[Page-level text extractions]
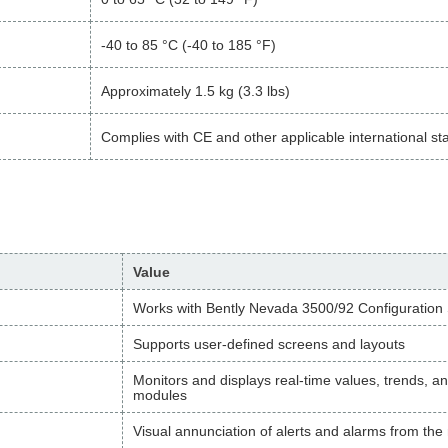
-40 to 85 °C (-40 to 185 °F)
Approximately 1.5 kg (3.3 lbs)
Complies with CE and other applicable international s
Value
Works with Bently Nevada 3500/92 Configuration
Supports user-defined screens and layouts
Monitors and displays real-time values, trends, a
modules
Visual annunciation of alerts and alarms from the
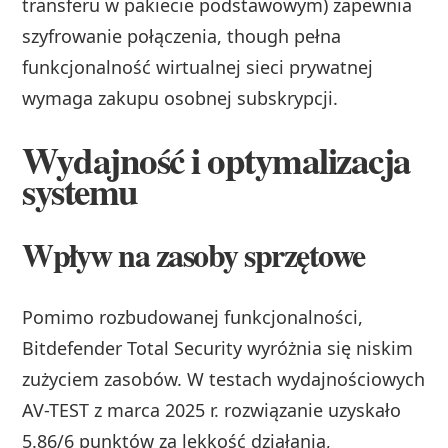
transferu w pakiecie podstawowym) zapewnia
szyfrowanie połączenia, though pełna
funkcjonalność wirtualnej sieci prywatnej
wymaga zakupu osobnej subskrypcji.
Wydajność i optymalizacja
systemu
Wpływ na zasoby sprzętowe
Pomimo rozbudowanej funkcjonalności,
Bitdefender Total Security wyróżnia się niskim
zużyciem zasobów. W testach wydajnościowych
AV-TEST z marca 2025 r. rozwiązanie uzyskało
5.86/6 punktów za lekkość działania,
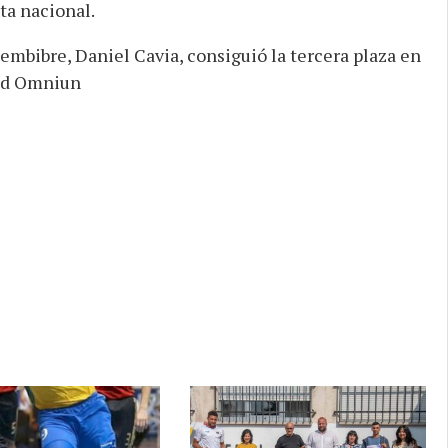
ta nacional.
Bembibre, Daniel Cavia, consiguió la tercera plaza en
dad Omniun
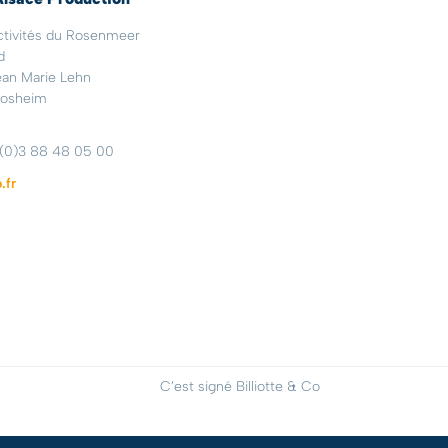
ctivités du Rosenmeer
d
ean Marie Lehn
osheim
 (0)3 88 48 05 00
.fr
C’est signé Billiotte & Co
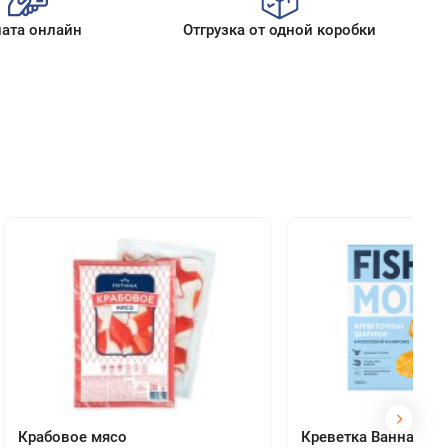
рпаччо,
ата онлайн
Отгрузка от одной коробки
Крабовое мясо
Креветка Ваннамей 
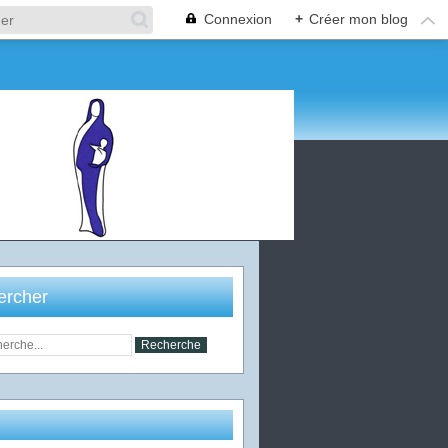
Connexion
+
Créer mon blog
ercher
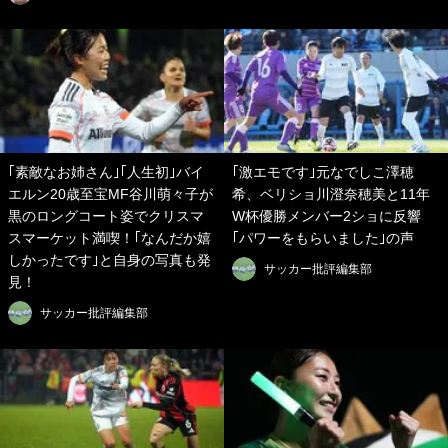
｢素敵なお姉さん｣｢人生初｣バイ
｢激エモです｣元なでしこ澤穂
エルン20歳至宝MF谷川萌々子が
希、ベリショ川澄奈穂美と11年
黒のロングコート姿でクリスマ
W杯優勝メンバー2ショに反響
スマーケット満喫！｢なんだか嬉
｢パワーをもらいました｣の声
しかったです｣と自身の写真も発
サッカー批評編集部
見！
サッカー批評編集部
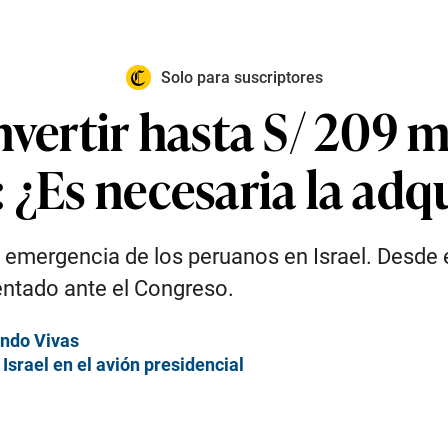
Solo para suscriptores
nvertir hasta S/ 209 
 ¿Es necesaria la adq
a emergencia de los peruanos en Israel. Desd
entado ante el Congreso.
ando Vivas
srael en el avión presidencial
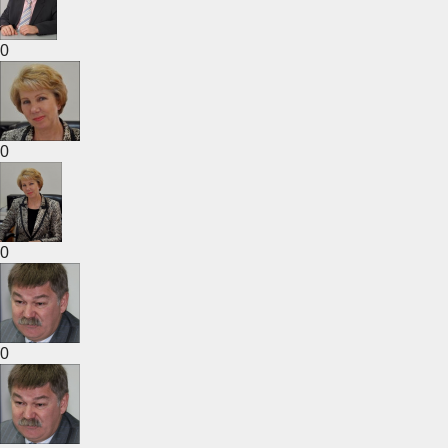
0
0
0
0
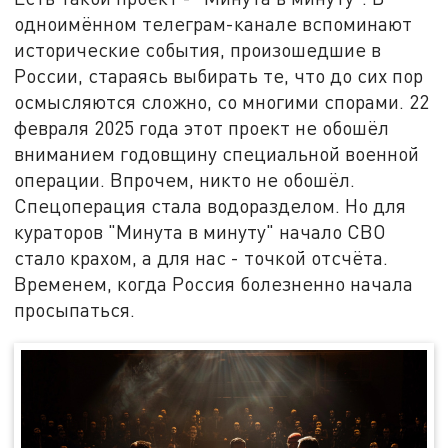
одноимённом телеграм-канале вспоминают
исторические события, произошедшие в
России, стараясь выбирать те, что до сих пор
осмысляются сложно, со многими спорами. 22
февраля 2025 года этот проект не обошёл
вниманием годовщину специальной военной
операции. Впрочем, никто не обошёл.
Спецоперация стала водоразделом. Но для
кураторов "Минута в минуту" начало СВО
стало крахом, а для нас - точкой отсчёта.
Временем, когда Россия болезненно начала
просыпаться.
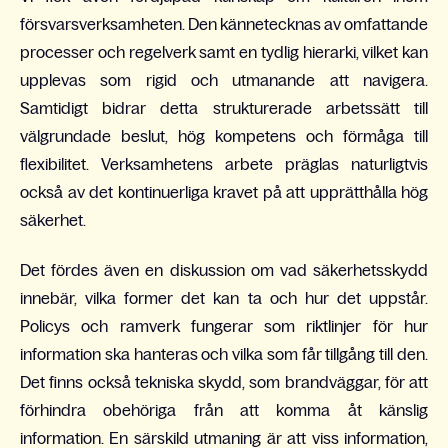
försvarsverksamheten. Den kännetecknas av omfattande
processer och regelverk samt en tydlig hierarki, vilket kan
upplevas som rigid och utmanande att navigera.
Samtidigt bidrar detta strukturerade arbetssätt till
välgrundade beslut, hög kompetens och förmåga till
flexibilitet. Verksamhetens arbete präglas naturligtvis
också av det kontinuerliga kravet på att upprätthålla hög
säkerhet.
Det fördes även en diskussion om vad säkerhetsskydd
innebär, vilka former det kan ta och hur det uppstår.
Policys och ramverk fungerar som riktlinjer för hur
information ska hanteras och vilka som får tillgång till den.
Det finns också tekniska skydd, som brandväggar, för att
förhindra obehöriga från att komma åt känslig
information. En särskild utmaning är att viss information,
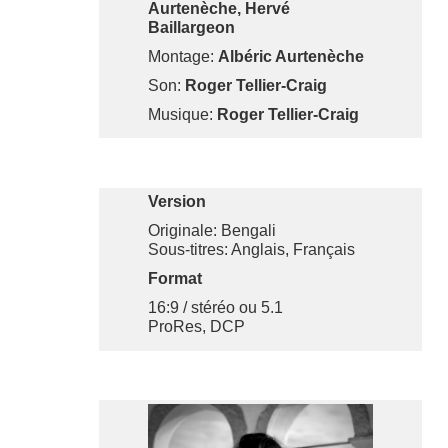
Aurtenèche, Hervé
Baillargeon
Montage:
Albéric Aurtenèche
Son:
Roger Tellier-Craig
Musique:
Roger Tellier-Craig
Version
Originale: Bengali
Sous-titres: Anglais, Français
Format
16:9 / stéréo ou 5.1
ProRes, DCP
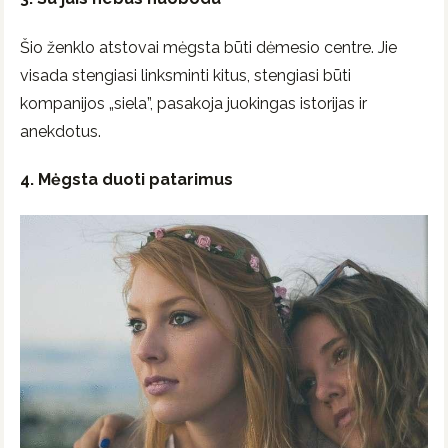
Šio ženklo atstovai mėgsta būti dėmesio centre. Jie
visada stengiasi linksminti kitus, stengiasi būti
kompanijos „siela”, pasakoja juokingas istorijas ir
anekdotus.
4. Mėgsta duoti patarimus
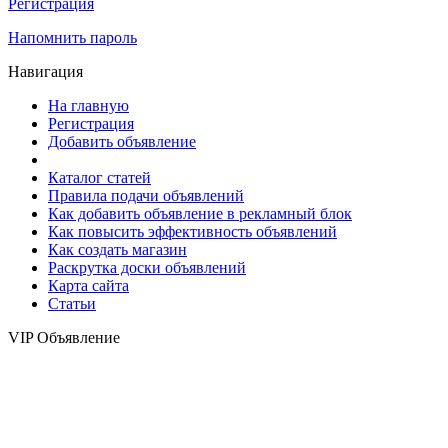
Регистрация
Напомнить пароль
Навигация
На главную
Регистрация
Добавить объявление
Каталог статей
Правила подачи объявлений
Как добавить объявление в рекламный блок
Как повысить эффективность объявлений
Как создать магазин
Раскрутка доски объявлений
Карта сайта
Статьи
VIP Объявление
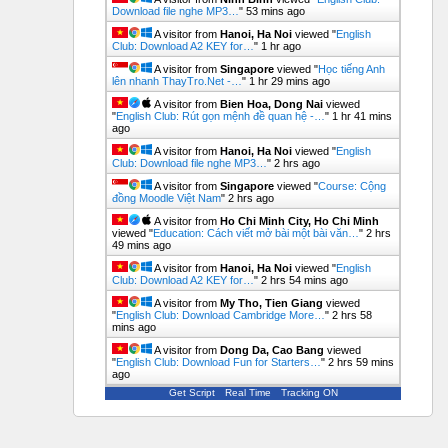
Download file nghe MP3…
"
53 mins ago
A visitor from
Hanoi, Ha Noi
viewed "
English
Club: Download A2 KEY for…
"
1 hr ago
A visitor from
Singapore
viewed "
Học tiếng Anh
lên nhanh ThayTro.Net -…
"
1 hr 29 mins ago
A visitor from
Bien Hoa, Dong Nai
viewed
"
English Club: Rút gọn mệnh đề quan hệ -…
"
1 hr 41 mins
ago
A visitor from
Hanoi, Ha Noi
viewed "
English
Club: Download file nghe MP3…
"
2 hrs ago
A visitor from
Singapore
viewed "
Course: Cộng
đồng Moodle Việt Nam
"
2 hrs ago
A visitor from
Ho Chi Minh City, Ho Chi Minh
viewed "
Education: Cách viết mở bài một bài văn…
"
2 hrs
49 mins ago
A visitor from
Hanoi, Ha Noi
viewed "
English
Club: Download A2 KEY for…
"
2 hrs 54 mins ago
A visitor from
My Tho, Tien Giang
viewed
"
English Club: Download Cambridge More…
"
2 hrs 58
mins ago
A visitor from
Dong Da, Cao Bang
viewed
"
English Club: Download Fun for Starters…
"
2 hrs 59 mins
ago
Get Script
Real Time
Tracking ON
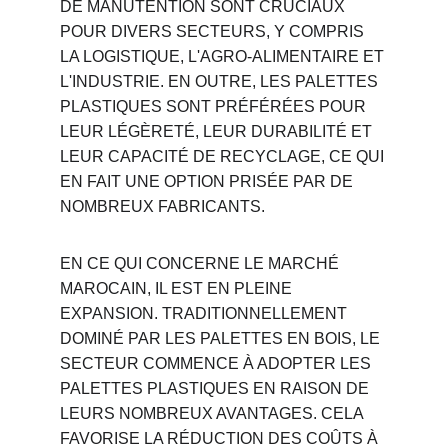
DE MANUTENTION SONT CRUCIAUX 
POUR DIVERS SECTEURS, Y COMPRIS 
LA LOGISTIQUE, L'AGRO-ALIMENTAIRE ET 
L'INDUSTRIE. EN OUTRE, LES PALETTES 
PLASTIQUES SONT PRÉFÉRÉES POUR 
LEUR LÉGÈRETÉ, LEUR DURABILITÉ ET 
LEUR CAPACITÉ DE RECYCLAGE, CE QUI 
EN FAIT UNE OPTION PRISÉE PAR DE 
NOMBREUX FABRICANTS.
EN CE QUI CONCERNE LE MARCHÉ 
MAROCAIN, IL EST EN PLEINE 
EXPANSION. TRADITIONNELLEMENT 
DOMINÉ PAR LES PALETTES EN BOIS, LE 
SECTEUR COMMENCE À ADOPTER LES 
PALETTES PLASTIQUES EN RAISON DE 
LEURS NOMBREUX AVANTAGES. CELA 
FAVORISE LA RÉDUCTION DES COÛTS À 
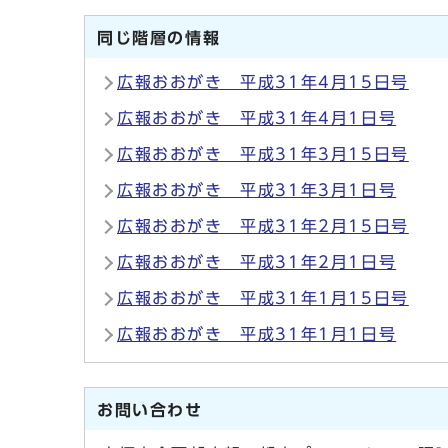
同じ階層の情報
広報おおがき 平成31年4月15日号
広報おおがき 平成31年4月1日号
広報おおがき 平成31年3月15日号
広報おおがき 平成31年3月1日号
広報おおがき 平成31年2月15日号
広報おおがき 平成31年2月1日号
広報おおがき 平成31年1月15日号
広報おおがき 平成31年1月1日号
お問い合わせ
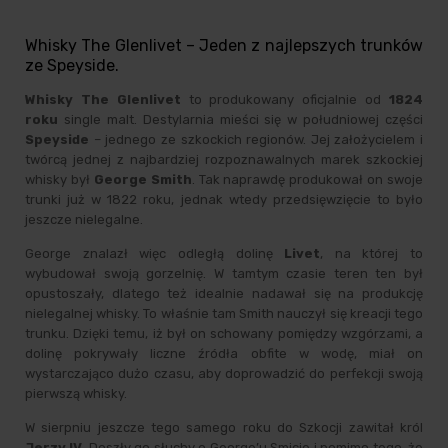
Whisky The Glenlivet – Jeden z najlepszych trunków
ze Speyside.
Whisky The Glenlivet
to produkowany oficjalnie od
1824
roku
single malt. Destylarnia mieści się w południowej części
Speyside
– jednego ze szkockich regionów. Jej założycielem i
twórcą jednej z najbardziej rozpoznawalnych marek szkockiej
whisky był
George Smith
. Tak naprawdę produkował on swoje
trunki już w 1822 roku, jednak wtedy przedsięwzięcie to było
jeszcze nielegalne.
George znalazł więc odległą dolinę
Livet
, na której to
wybudował swoją gorzelnię. W tamtym czasie teren ten był
opustoszały, dlatego też idealnie nadawał się na produkcję
nielegalnej whisky. To właśnie tam Smith nauczył się kreacji tego
trunku. Dzięki temu, iż był on schowany pomiędzy wzgórzami, a
dolinę pokrywały liczne źródła obfite w wodę, miał on
wystarczająco dużo czasu, aby doprowadzić do perfekcji swoją
pierwszą whisky.
W sierpniu jeszcze tego samego roku do Szkocji zawitał król
Jerzy IV
. Doszły go słuchy o George’u Smicie i pomimo tego, że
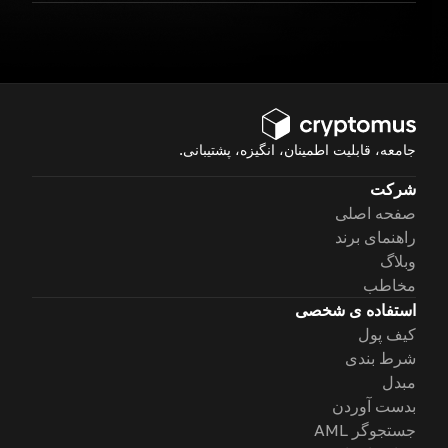
جامعه، قابلیت اطمینان، انگیزه، پشتیبانی.
شرکت
صفحه اصلی
راهنمای برند
وبلاگ
مخاطب
استفاده ی شخصی
کیف پول
شرط بندی
مبدل
بدست آوردن
جستجوگر AML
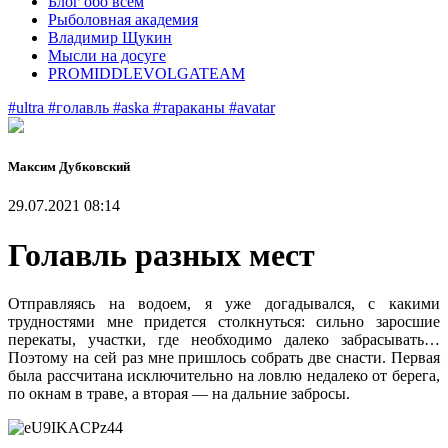
Блог обо всем
Рыболовная академия
Владимир Щукин
Мысли на досуге
PROMIDDLEVOLGATEAM
#ultra
#голавль
#aska
#тараканы
#avatar
Максим Дубковский
29.07.2021 08:14
Голавль разных мест
Отправляясь на водоем, я уже догадывался, с какими
трудностями мне придется столкнуться: сильно заросшие
перекаты, участки, где необходимо далеко забрасывать…
Поэтому на сей раз мне пришлось собрать две снасти. Первая
была рассчитана исключительно на ловлю недалеко от берега,
по окнам в траве, а вторая — на дальние забросы.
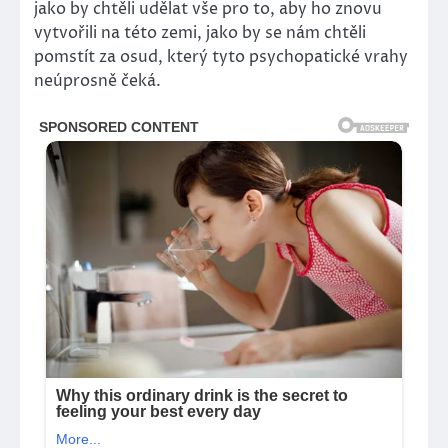
jako by chtěli udělat vše pro to, aby ho znovu
vytvořili na této zemi, jako by se nám chtěli
pomstít za osud, který tyto psychopatické vrahy
neúprosně čeká.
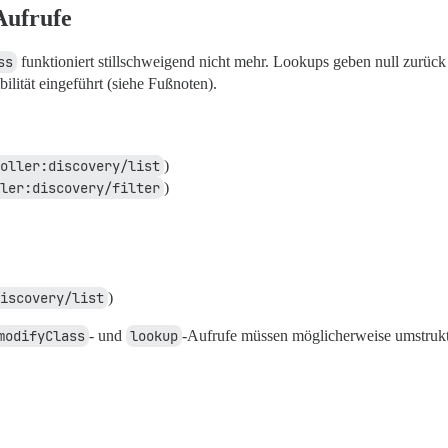
ufrufe
ss
funktioniert stillschweigend nicht mehr. Lookups geben null zurück
lität eingeführt (siehe Fußnoten).
oller:discovery/list
)
ler:discovery/filter
)
iscovery/list
)
modifyClass
- und
lookup
-Aufrufe müssen möglicherweise umstrukt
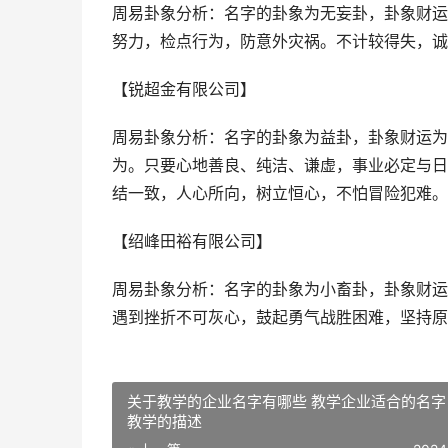
周易卦象分析：名字的卦象为无妄卦，卦象财运
努力，检点行为，防意外灾祸。不计较得失，诚
【锐超金有限公司】
周易卦象分析：名字的卦象为益卦，卦象财运为
为。只要心地善良、纯洁、谦虚，事业必定与日
结一致，人心所向，树立恒心，不怕冒险犯难。
【绍峰田裕有限公司】
周易卦象分析：名字的卦象为小畜卦，卦象财运
遇到挫折不可灰心，鼓起勇气战胜困难，坚持原
关于教学的企业名字有哪些 教学企业适合的名字
教学的描述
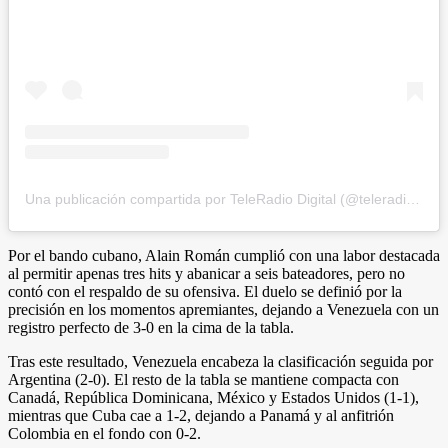
Una publicación compartida por TeleRadio Digital (@teleradiodigital)
Por el bando cubano, Alain Román cumplió con una labor destacada
al permitir apenas tres hits y abanicar a seis bateadores, pero no
contó con el respaldo de su ofensiva. El duelo se definió por la
precisión en los momentos apremiantes, dejando a Venezuela con un
registro perfecto de 3-0 en la cima de la tabla.
Tras este resultado, Venezuela encabeza la clasificación seguida por
Argentina (2-0). El resto de la tabla se mantiene compacta con
Canadá, República Dominicana, México y Estados Unidos (1-1),
mientras que Cuba cae a 1-2, dejando a Panamá y al anfitrión
Colombia en el fondo con 0-2.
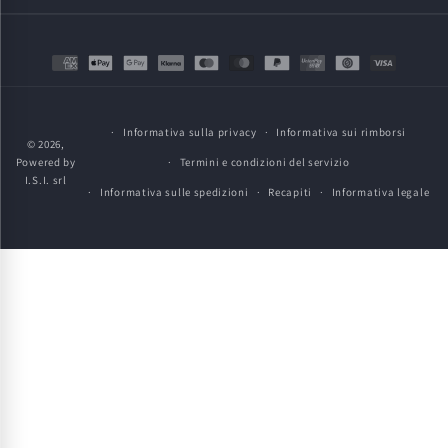
Metodi
di
pagamento
Informativa sulla privacy
Informativa sui rimborsi
© 2026,
Powered by
Termini e condizioni del servizio
I.S.I. srl
Informativa sulle spedizioni
Recapiti
Informativa legale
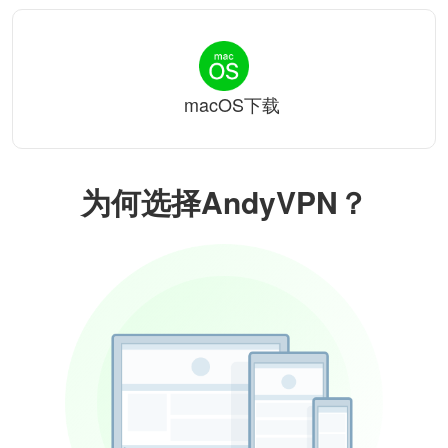
macOS下载
为何选择AndyVPN？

YOUR ASSIGNMENT: Reproduce the lines from the entries above, beginning at the line that contains "ta nacional." and ending after the line that contains "information. En särskild". Leave out the picture markers.

WRITTEN REPLY:
ta nacional.
Bembibre, Daniel Cavia, consiguió la tercera plaza en
dad Omniun
ctivités du Rosenmeer
d
ean Marie Lehn
osheim
 (0)3 88 48 05 00
.fr
C’est signé Billiotte & Co
рпаччо,
ата онлайн
Отгрузка от одной коробки
Крабовое мясо
Креветка Ваннамей 
Connexion
+
Créer mon blog
ercher
｢素敵なお姉さん｣｢人生初｣バイ
｢激エモです｣元なでしこ澤穂
エルン20歳至宝MF谷川萌々子が
希、ベリショ川澄奈穂美と11年
黒のロングコート姿でクリスマ
W杯優勝メンバー2ショに反響
スマーケット満喫！｢なんだか嬉
｢パワーをもらいました｣の声
しかったです｣と自身の写真も発
サッカー批評編集部
見！
サッカー批評編集部
Solo para suscriptores
nvertir hasta S/ 209 
 ¿Es necesaria la adq
a emergencia de los peruanos en Israel. Desd
entado ante el Congreso.
ando Vivas
srael en el avión presidencial
0
0
0
0
одноимённом телеграм-канале вспоминают
исторические события, произошедшие в
России, стараясь выбирать те, что до сих пор
осмысляются сложно, со многими спорами. 22
февраля 2025 года этот проект не обошёл
вниманием годовщину специальной военной
операции. Впрочем, никто не обошёл.
Спецоперация стала водоразделом. Но для
кураторов "Минута в минуту" начало СВО
стало крахом, а для нас - точкой отсчёта.
Временем, когда Россия болезненно начала
просыпаться.
försvarsverksamheten. Den kännetecknas av omfattande
processer och regelverk samt en tydlig hierarki, vilket kan
upplevas som rigid och utmanande att navigera.
Samtidigt bidrar detta strukturerade arbetssätt till
välgrundade beslut, hög kompetens och förmåga till
flexibilitet. Verksamhetens arbete präglas naturligtvis
också av det kontinuerliga kravet på att upprätthålla hög
säkerhet.
Det fördes även en diskussion om vad säkerhetsskydd
innebär, vilka former det kan ta och hur det uppstår.
Policys och ramverk fungerar som riktlinjer för hur
information ska hanteras och vilka som får tillgång till den.
Det finns också tekniska skydd, som brandväggar, för att
förhindra obehöriga från att komma åt känslig
information. En särskild utmaning är att viss information,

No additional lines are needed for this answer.